奈良美智ロングインタビュー(後編)。願い続けてきたPEACE、旅と場所づくり、アートよりももっと自由な人生を求めて
音楽や写真で共有した反戦意識
──奈良さんの人生にとって、音楽はなくてはならない存在です。反戦や平和を望む姿勢は、音楽と共鳴していますね。 若いときに音楽が好きでも、ほとんどの人は途中でぱったり聴かなくなるよね。でも、自分はいまでも、音楽がずっとそばにあり続けている。とくに影響を受けたのは、時代の空気。高校の頃までは周りで大学生が学生運動をやっていたから、そこで歌われていた反戦歌を聴いたり、サブカルチャーの雑誌を見たりした経験が、その後も忘れられないものになっていった。《No Nukes》も、当時雑誌の『写楽』に載っていた反核運動の写真のイメージが強く残っていて描いた絵だよ。その記事の切り抜きも展示している。 ──ベトナム戦争などがあった時代意識を共有するなかで、自分たちで社会を変えられるんじゃないかという気運も感じていましたか? 自分が目覚めたときは、もうそれはなかったね。学生運動がどんどん潰されて、最後に長髪を切る『いちご白書』のような映画が作られたり、中学のときにアメリカ軍がベトナムから撤退したから、ベトナム戦争に反対する反戦歌はなくなっていった。そういう音楽は60年代から70年前後がいちばん多くて、ジミヘンが爆撃音よりも大きな音を出したり、ボブ・ディランが詩で聴かせたり。
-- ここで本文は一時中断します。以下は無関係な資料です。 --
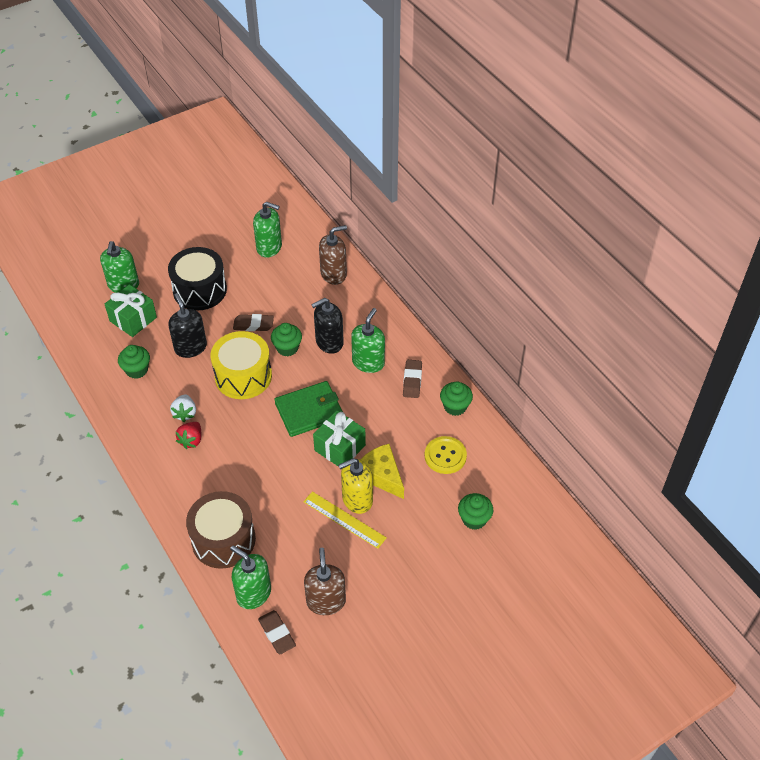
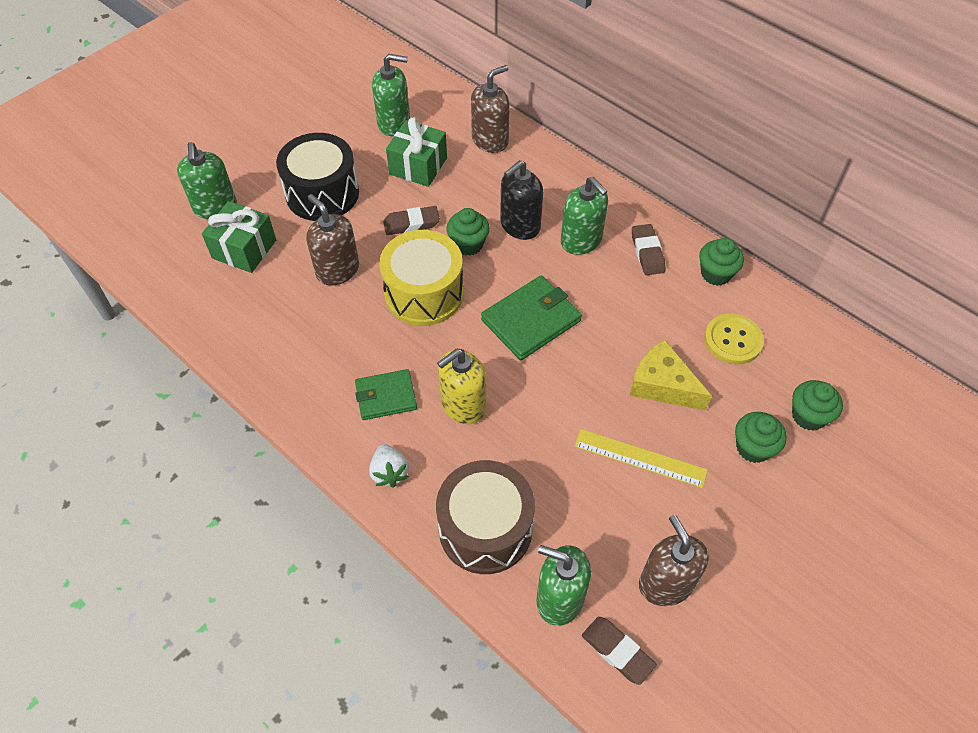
camera: 15 degrees left, 5 degrees up
(137, 370) = (273, 316): green cupcake -> green cupcake (753, 447)
(185, 413) = (363, 361): white strawberry -> white strawberry (389, 472)
(190, 347) = (337, 270): black soap dispenser -> brown soap dispenser
(191, 440) = (386, 396): red strawberry -> green wallet
(340, 448) = (592, 360): green gift -> green gift (418, 166)
(357, 499) = (645, 425): yellow soap dispenser -> yellow soap dispenser (463, 405)
(368, 362) = (581, 241): green soap dispenser -> green soap dispenser turned 135 degrees clockwise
当時の公民権運動のプロテストソングや反戦歌のように、みんなが純粋にひとつの方向を見ていた頃の一体感が感じられる音楽に、自分は強く惹かれるんだよ。 ──音楽や写真を通じて、世界の現実も学んでいたんですね。 ベトナム戦争で初めて一般のジャーナリストやカメラマンが戦場に行けるようになって、オンタイムで写真や映像で状況が知らされ始めたんだよね。正義の戦争だとアメリカは盛り上がっていたのに、村の子供や女性達が全員殺されるような戦争はおかしいんじゃないかって人々が気づき始めた。地獄を見てきた帰還兵達のPTSDが初めて問題視されて、彼らが公に語り、軍服姿で行進し、学生も加わって、どんどん反戦運動が大きなうねりになっていった。それを抑えきれなくなって、アメリカは撤退した。 当時、自分は小学生だったけど、アメリカが月の石を持ち帰ってきたり、大阪万博に世界中の国が集まって仲良くしているはずなのに、日本にある米軍基地からベトナムへ戦闘機が飛んでいくのはおかしいし、何が本当なんだろう?って思っていた。だからなおさら、真実を伝える報道写真や映像を見た記憶は鮮明に残っている。ヴィジュアルを信じる世代の始まりなのかな。 ──いまも各地で紛争が起こり、戦争がなくならない状況が続いていますね。 大きな力が支配する世界だと変わらないよね。でも、ベルリンの壁が崩壊する数年前に、デヴィッド・ボウイが壁の脇でライブをして、わざとスピーカーを東ベルリンに向けて「Heros」を歌ったんだよ。「壁の反対側にいる私達のすべての友人達に贈ります」ってドイツ語で言ってからね。その数年後にベルリンの壁が崩壊した。ボウイが死んだとき、ドイツ政府から感謝を込めた弔電が送られたんだよね。チェコのビロード革命も、最初の大統領がヴェルヴェット・アンダーグラウンドの曲が好きだったから、ビロード革命と呼ばれるようになった。いいことも悪いことも含めて時代のうねりが起こるから、信じていれば平和に転じる可能性はあるんじゃないかな。 ただ、いまはどんどん西側のボロが出て、世界大戦になりそうなすごく悪いほうにうねっている。俺は楽観主義者だから、人間はそこまでバカじゃないだろうって思うけど、自分は安全な場所にいて、人を駒のように使う人がいたら戦争は始まってしまうよね。天災と似ていて、忘れた頃に始まるからすごく怖いよ。 ──戦争の犠牲になるのは普通の人びとです。「No War」の部屋を《平和の祭壇》と名づけた高橋さんは、奈良さんの作品には、悲劇的な出来事で命を奪われた犠牲者達や弱い存在への眼差しが感じられるとおっしゃっています。 人形ってヒトガタじゃない? ヒトガタは人の代理だから、弔いの要素はなにかしらあると思う。 ──鎮魂の祈りのように、亡くなった人達のことを意識していたということでしょうか。 いや、それはできない。東日本大震災のようにたくさんの人が死ぬときには、身内ならともかく、一人ひとりの犠牲者を思うことは無理だし、自分が抱えることではない。それよりも、もっと前向きなことを考えて、少しでも平和という言葉を広めることに転換していかないと。